Exercise brief.
Count the lines in the material below that contain the string "EDGE", and reply with that number alone.

Stored data.
%%

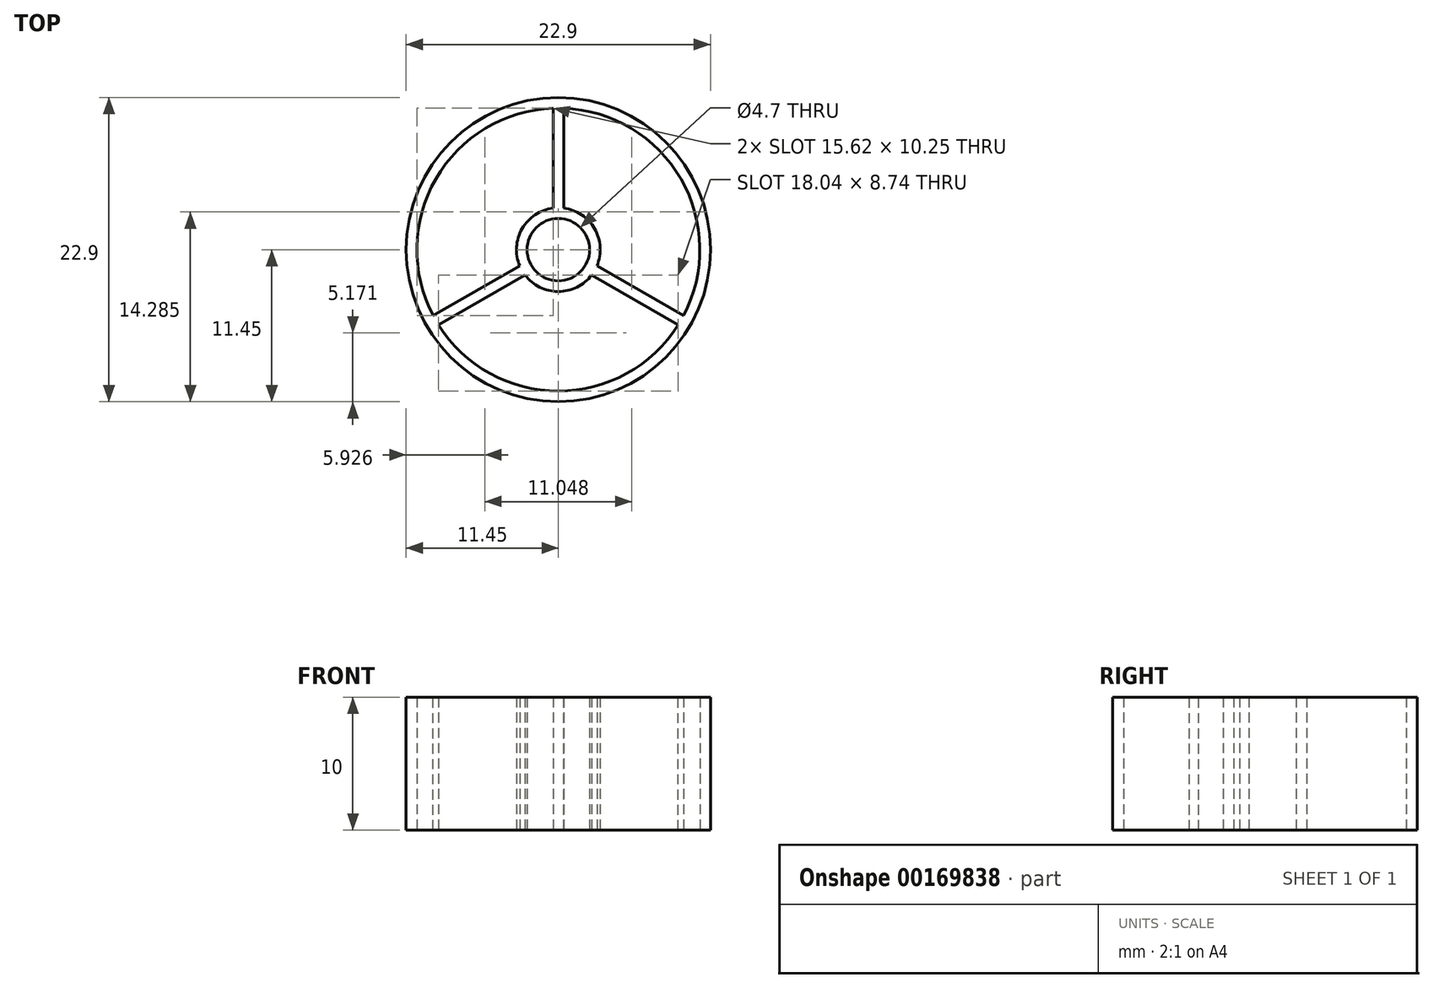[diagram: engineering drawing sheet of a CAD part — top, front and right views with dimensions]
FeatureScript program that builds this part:
annotation { "Feature Type Name" : "Feature", "Feature Type Description" : "" }
export const myFeature = defineFeature(function(context is Context, id is Id, definition is map)
    precondition{}
    {
        {
            var Q0;
            Q0=qCreatedBy(makeId("Front.planeOp"),FACE);
            var sketch = newSketch(context, id + "F0", { "sketchPlane" : qUnion([Q0])});
            skLineSegment(sketch, "E0.bottom", {"start": v(-11.45, 0) * mm, "end": v(-10.65, 0) * mm});
            skLineSegment(sketch, "E0.top", {"start": v(-11.45, 10) * mm, "end": v(-10.65, 10) * mm});
            skLineSegment(sketch, "E0.left", {"start": v(-11.45, 0) * mm, "end": v(-11.45, 10) * mm});
            skLineSegment(sketch, "E0.right", {"start": v(-10.65, 0) * mm, "end": v(-10.65, 10) * mm});
            skLineSegment(sketch, "E1.bottom", {"start": v(-3.15, 0) * mm, "end": v(-2.35, 0) * mm});
            skLineSegment(sketch, "E1.top", {"start": v(-3.15, 10) * mm, "end": v(-2.35, 10) * mm});
            skLineSegment(sketch, "E1.left", {"start": v(-3.15, 0) * mm, "end": v(-3.15, 10) * mm});
            skLineSegment(sketch, "E1.right", {"start": v(-2.35, 0) * mm, "end": v(-2.35, 10) * mm});
            skLineSegment(sketch, "E2", {"start": v(0, 0) * mm, "end": v(0, 10) * mm});
            skSolve(sketch);
        }
        {
            var Q0;
            Q0=qSketchRegion(id+"F0",true);
            var Q1;
            Q1=sQuery(id+"F0.wireOp",EDGE,"E2");
            revolve(context, id + "F1", {"entities" : qUnion([Q0]), "axis" : qUnion([Q1]), "revolveType" : RevolveType.FULL});
        }
        {
            var Q0;
            Q0=qCreatedBy(makeId("Top.planeOp"),FACE);
            var sketch = newSketch(context, id + "F2", { "sketchPlane" : qUnion([Q0])});
            skCircle(sketch, "E3.0", {"center": v(0, 0) * mm, "radius": 10.65 * mm, "construction": true});
            skCircle(sketch, "E4.0", {"center": v(0, 0) * mm, "radius": 2.35 * mm, "construction": true});
            skLineSegment(sketch, "E5.bottom", {"start": v(-0.4, 10.65) * mm, "end": v(0.4, 10.65) * mm});
            skLineSegment(sketch, "E5.top", {"start": v(-0.4, 2.35) * mm, "end": v(0.4, 2.35) * mm});
            skLineSegment(sketch, "E5.left", {"start": v(-0.4, 10.65) * mm, "end": v(-0.4, 2.35) * mm});
            skLineSegment(sketch, "E5.right", {"start": v(0.4, 10.65) * mm, "end": v(0.4, 2.35) * mm});
            skPoint(sketch, "E6", {"position": v(0, 2.35) * mm});
            skCircle(sketch, "E7.1.1", {"center": v(0, 0) * mm, "radius": 11.05 * mm, "construction": true});
            skCircle(sketch, "E7.2.1", {"center": v(0, 0) * mm, "radius": 11.05 * mm, "construction": true});
            skLineSegment(sketch, "E8.1.0", {"start": v(-1.84, -1.52) * mm, "end": v(-2.24, -0.83) * mm});
            skLineSegment(sketch, "E8.1.1", {"start": v(-9.02, -5.67) * mm, "end": v(-1.84, -1.52) * mm});
            skLineSegment(sketch, "E8.1.2", {"start": v(-9.42, -4.98) * mm, "end": v(-2.24, -0.83) * mm});
            skLineSegment(sketch, "E8.1.3", {"start": v(-9.02, -5.67) * mm, "end": v(-9.42, -4.98) * mm});
            skLineSegment(sketch, "E8.2.0", {"start": v(2.24, -0.83) * mm, "end": v(1.84, -1.52) * mm});
            skLineSegment(sketch, "E8.2.1", {"start": v(9.42, -4.98) * mm, "end": v(2.24, -0.83) * mm});
            skLineSegment(sketch, "E8.2.2", {"start": v(9.02, -5.67) * mm, "end": v(1.84, -1.52) * mm});
            skLineSegment(sketch, "E8.2.3", {"start": v(9.42, -4.98) * mm, "end": v(9.02, -5.67) * mm});
            skSolve(sketch);
        }
        {
            var Q0;
            Q0=qSketchRegion(id+"F2",true);
            var Q1;
            Q1=makeQuery(id+"F1.opRevolve","SWEPT_FACE",FACE,{"disambiguationData":[OSD([sQuery(id+"F0.wireOp",EDGE,"E1.top")])]});
            extrude(context, id + "F3", {"entities" : qUnion([Q0]), "operationType" : NewBodyOperationType.ADD, "endBound" : BoundingType.UP_TO_SURFACE, "endBoundEntityFace" : qUnion([Q1]), "depth" : 25 * mm});
        }
    });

%%

Written answer.
2